Quoted passage.
-- BEGIN --

You will be my devoted disciple.

I walk to feed upon precious blood.

Condemned to hell I command

Winds!!! Winds!!! Winds!!!

–from “Through Haunted Caverns,” by the band Ezurate

The Chicago suburbs are a breeding ground for death-metal bands, but you’d hardly know it. There should be a thriving community of the musically extreme, offensive, and bellicose, yet most of these groups are wary each other.

This is surprising, especially since the bands seem to know each other’s work; local record distributors generally offer musicians CD trades instead of cash. Terminology may be partly responsible for the divisions. “Death metal” is an all-encompassing label for the aggressive, fast-paced music–heavy on the guitar solos and double-bass drumming–but many bands affiliate themselves with certain subgenres: black, grind, thrash, gore.

At a recent show at Smiler Coogan’s–a west-side club that’s pretty much the only place in the city devoted to metal bands–one singer attacked not only the other acts but the audience, peppering his onstage rants with epithets like “faggot” and “nigger.” Stories about Scandinavian black-metal bands burning churches and murdering competitors have been circulating for a good five years, while the death-metal scene in the United States has been blamed for everything from vandalism to teen suicides.

-- END --

Material supplied.

-- BEGIN --

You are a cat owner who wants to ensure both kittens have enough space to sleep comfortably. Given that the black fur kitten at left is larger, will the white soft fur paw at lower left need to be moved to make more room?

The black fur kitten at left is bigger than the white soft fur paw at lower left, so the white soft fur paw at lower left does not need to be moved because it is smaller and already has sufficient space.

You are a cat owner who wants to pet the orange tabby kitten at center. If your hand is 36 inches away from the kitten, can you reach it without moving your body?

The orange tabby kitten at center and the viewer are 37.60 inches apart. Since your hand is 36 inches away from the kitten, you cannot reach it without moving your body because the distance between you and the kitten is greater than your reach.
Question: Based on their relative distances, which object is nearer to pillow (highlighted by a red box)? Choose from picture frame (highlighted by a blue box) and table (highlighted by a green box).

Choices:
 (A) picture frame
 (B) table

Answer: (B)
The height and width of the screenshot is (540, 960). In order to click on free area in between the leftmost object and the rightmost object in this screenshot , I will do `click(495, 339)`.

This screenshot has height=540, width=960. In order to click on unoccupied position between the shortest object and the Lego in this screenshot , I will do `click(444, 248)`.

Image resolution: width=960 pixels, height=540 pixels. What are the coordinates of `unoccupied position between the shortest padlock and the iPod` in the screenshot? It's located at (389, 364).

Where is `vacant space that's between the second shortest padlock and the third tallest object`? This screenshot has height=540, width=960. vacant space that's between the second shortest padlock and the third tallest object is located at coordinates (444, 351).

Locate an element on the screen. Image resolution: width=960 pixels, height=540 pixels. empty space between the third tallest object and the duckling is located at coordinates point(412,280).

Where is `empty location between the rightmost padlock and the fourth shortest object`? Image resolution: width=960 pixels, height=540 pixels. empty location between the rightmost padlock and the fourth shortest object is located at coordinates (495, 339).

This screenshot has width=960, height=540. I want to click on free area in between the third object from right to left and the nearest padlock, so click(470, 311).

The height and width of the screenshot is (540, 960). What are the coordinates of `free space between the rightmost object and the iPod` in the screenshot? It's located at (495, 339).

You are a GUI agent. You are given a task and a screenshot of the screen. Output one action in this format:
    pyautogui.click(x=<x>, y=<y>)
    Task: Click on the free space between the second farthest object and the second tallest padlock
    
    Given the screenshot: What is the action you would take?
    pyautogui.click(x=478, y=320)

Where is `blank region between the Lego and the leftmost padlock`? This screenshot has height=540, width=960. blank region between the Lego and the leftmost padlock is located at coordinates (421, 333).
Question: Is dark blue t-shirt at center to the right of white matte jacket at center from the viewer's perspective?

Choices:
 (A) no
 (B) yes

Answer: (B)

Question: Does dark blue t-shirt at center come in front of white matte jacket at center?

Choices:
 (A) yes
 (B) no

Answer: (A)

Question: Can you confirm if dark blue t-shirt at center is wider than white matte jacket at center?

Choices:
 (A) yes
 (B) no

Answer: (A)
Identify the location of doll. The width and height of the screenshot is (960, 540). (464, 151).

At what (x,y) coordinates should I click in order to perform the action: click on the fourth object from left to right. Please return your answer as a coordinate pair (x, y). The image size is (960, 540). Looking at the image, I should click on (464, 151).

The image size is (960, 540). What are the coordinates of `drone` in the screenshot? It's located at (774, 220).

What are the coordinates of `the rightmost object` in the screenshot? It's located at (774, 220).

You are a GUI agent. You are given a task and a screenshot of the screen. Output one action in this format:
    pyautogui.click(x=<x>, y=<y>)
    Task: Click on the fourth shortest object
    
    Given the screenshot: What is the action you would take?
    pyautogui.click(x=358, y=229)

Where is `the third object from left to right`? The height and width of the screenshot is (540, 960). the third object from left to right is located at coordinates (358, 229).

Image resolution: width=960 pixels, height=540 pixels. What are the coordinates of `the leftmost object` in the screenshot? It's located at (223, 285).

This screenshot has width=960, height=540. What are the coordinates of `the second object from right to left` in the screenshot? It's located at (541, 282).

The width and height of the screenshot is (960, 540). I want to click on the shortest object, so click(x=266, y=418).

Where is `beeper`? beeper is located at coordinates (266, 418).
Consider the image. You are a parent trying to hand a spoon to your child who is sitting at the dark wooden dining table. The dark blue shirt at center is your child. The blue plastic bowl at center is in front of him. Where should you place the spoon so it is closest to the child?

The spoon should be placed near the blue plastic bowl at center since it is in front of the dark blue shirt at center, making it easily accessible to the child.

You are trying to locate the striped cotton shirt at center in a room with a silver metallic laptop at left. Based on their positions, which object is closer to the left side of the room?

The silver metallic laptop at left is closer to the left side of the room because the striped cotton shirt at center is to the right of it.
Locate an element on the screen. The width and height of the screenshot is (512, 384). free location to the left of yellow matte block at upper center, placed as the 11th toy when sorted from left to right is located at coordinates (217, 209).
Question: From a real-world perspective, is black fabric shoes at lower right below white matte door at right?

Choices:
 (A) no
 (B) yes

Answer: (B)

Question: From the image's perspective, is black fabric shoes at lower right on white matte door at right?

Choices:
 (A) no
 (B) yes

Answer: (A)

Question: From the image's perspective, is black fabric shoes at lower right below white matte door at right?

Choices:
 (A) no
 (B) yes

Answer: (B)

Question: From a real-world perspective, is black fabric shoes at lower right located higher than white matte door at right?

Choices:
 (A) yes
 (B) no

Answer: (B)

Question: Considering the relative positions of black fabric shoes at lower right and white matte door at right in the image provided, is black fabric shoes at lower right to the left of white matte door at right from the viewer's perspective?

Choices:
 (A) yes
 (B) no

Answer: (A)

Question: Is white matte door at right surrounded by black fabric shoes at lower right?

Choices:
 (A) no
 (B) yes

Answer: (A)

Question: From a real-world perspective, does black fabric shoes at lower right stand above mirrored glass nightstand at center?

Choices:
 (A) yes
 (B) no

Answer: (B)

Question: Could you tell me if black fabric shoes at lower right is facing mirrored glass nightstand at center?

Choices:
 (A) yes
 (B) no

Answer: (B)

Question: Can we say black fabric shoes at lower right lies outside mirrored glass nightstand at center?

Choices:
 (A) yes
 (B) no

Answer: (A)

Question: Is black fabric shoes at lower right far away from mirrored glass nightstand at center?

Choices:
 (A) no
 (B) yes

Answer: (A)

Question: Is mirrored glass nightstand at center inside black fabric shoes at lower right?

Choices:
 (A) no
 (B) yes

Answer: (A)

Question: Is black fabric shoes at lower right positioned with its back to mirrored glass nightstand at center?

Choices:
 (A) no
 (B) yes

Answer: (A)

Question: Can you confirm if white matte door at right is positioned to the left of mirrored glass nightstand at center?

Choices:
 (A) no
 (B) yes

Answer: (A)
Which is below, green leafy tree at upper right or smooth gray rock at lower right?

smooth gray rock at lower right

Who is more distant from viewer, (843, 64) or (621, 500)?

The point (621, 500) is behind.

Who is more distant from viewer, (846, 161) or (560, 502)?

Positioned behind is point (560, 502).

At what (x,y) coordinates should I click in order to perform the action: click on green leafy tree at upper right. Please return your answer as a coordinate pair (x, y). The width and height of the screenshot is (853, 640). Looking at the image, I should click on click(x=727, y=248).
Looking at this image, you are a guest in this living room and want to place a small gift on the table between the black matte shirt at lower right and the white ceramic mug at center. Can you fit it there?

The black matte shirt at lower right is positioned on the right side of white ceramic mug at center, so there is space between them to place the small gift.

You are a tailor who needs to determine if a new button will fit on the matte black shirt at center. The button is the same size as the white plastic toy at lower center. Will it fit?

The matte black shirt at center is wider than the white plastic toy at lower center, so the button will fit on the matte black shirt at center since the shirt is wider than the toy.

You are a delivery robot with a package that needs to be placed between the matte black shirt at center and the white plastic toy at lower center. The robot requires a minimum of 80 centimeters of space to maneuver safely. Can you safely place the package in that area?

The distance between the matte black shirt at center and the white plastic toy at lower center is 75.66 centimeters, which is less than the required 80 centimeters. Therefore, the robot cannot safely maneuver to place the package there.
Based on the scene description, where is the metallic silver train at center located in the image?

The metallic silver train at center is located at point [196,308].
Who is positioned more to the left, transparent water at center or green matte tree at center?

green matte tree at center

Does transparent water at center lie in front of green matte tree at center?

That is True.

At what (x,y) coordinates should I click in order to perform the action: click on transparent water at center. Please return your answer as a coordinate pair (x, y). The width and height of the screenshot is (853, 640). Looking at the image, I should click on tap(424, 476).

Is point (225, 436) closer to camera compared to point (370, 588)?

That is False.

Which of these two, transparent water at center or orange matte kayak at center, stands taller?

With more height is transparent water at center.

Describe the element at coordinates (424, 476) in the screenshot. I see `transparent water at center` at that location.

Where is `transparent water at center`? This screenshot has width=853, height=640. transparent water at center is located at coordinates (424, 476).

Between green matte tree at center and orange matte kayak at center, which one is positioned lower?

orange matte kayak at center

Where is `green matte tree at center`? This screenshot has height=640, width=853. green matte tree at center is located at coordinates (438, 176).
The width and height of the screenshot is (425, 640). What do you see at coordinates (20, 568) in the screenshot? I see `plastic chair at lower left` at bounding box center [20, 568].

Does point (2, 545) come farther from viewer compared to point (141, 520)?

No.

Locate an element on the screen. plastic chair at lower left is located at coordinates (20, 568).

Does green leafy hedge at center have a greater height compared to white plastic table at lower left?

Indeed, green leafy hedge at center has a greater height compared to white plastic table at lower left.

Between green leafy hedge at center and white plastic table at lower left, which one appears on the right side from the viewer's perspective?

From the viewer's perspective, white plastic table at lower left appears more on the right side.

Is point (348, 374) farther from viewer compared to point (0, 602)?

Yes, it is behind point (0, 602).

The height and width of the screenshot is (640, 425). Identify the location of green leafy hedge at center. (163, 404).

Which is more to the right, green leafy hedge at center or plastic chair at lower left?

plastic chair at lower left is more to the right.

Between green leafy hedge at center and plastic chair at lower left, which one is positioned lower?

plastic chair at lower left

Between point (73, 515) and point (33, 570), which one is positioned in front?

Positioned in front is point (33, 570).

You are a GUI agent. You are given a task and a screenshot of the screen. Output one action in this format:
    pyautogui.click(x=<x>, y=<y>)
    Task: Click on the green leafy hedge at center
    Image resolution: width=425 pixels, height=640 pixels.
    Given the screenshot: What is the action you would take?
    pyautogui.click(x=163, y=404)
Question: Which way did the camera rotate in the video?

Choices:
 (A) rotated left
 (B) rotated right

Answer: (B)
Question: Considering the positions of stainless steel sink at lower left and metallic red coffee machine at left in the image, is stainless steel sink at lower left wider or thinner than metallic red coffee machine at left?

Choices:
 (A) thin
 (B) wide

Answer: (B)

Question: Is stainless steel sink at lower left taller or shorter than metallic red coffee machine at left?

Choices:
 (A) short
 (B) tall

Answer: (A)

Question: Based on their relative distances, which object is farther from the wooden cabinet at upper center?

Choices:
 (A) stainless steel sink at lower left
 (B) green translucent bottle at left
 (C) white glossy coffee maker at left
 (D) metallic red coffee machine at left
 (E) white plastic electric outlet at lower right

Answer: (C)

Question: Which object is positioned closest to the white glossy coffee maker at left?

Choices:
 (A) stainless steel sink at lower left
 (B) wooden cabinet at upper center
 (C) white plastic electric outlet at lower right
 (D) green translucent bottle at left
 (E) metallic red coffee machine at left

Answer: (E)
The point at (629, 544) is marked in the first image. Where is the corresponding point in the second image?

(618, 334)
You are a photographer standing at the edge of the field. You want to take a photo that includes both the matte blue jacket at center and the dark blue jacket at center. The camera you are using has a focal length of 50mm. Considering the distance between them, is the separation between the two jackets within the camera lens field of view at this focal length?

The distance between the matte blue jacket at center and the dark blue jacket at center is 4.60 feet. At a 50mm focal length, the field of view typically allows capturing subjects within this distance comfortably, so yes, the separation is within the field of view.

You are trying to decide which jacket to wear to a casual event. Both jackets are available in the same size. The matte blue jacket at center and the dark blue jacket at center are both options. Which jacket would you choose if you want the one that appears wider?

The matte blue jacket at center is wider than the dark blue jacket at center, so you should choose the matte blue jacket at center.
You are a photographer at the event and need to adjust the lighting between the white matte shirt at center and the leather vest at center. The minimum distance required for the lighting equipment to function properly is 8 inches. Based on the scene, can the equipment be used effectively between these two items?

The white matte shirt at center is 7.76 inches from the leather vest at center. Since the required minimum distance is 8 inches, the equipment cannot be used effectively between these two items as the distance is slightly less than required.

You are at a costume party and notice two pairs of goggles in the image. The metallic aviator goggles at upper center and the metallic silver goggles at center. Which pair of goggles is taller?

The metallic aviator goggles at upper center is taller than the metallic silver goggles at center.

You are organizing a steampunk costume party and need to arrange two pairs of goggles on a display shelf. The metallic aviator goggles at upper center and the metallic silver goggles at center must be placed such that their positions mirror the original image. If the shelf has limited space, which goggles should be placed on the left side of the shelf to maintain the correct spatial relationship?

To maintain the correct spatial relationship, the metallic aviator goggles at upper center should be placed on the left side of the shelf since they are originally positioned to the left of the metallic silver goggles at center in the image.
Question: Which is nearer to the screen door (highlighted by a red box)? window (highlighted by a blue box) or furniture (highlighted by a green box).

-- END --

Given problem.
Copy the passage on Chicago death-metal bands again, beginning at "You will be" and stopping after "wary each other.", and swap "disciple" for "follower".

Result.
You will be my devoted follower.

I walk to feed upon precious blood.

Condemned to hell I command

Winds!!! Winds!!! Winds!!!

–from “Through Haunted Caverns,” by the band Ezurate

The Chicago suburbs are a breeding ground for death-metal bands, but you’d hardly know it. There should be a thriving community of the musically extreme, offensive, and bellicose, yet most of these groups are wary each other.